**Directions for this task**
Every line in the records below with the string "September" is to be copied out.

——————

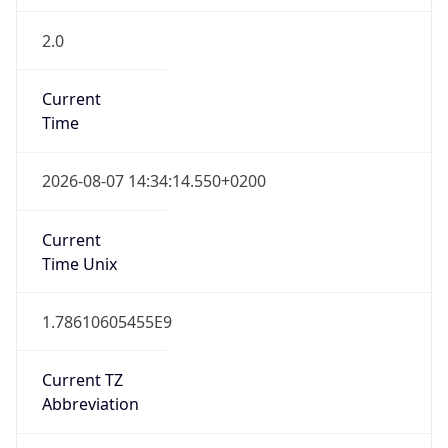
2.0
Current
Time
2026-08-07 14:34:14.550+0200
Current
Time Unix
1.78610605455E9
Current TZ
Abbreviation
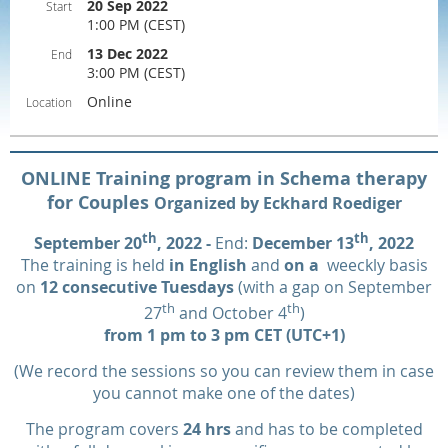
20 Sep 2022
Start
1:00 PM (CEST)
13 Dec 2022
End
3:00 PM (CEST)
Online
Location
ONLINE Training program in Schema therapy
for Couples
Organized by Eckhard Roediger
th
th
September 20
, 2022 -
End:
December 13
, 2022
The training is held
in English
and
on a
weeckly basis
on
12 consecutive Tuesdays
(with a gap on September
th
th
27
and October 4
)
from 1 pm to 3 pm CET (UTC+1)
(We record the sessions so you can review them in case
you cannot make one of the dates)
The program covers
24 hrs
and has to be completed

——————

**Response to the task**
September 20
(with a gap on September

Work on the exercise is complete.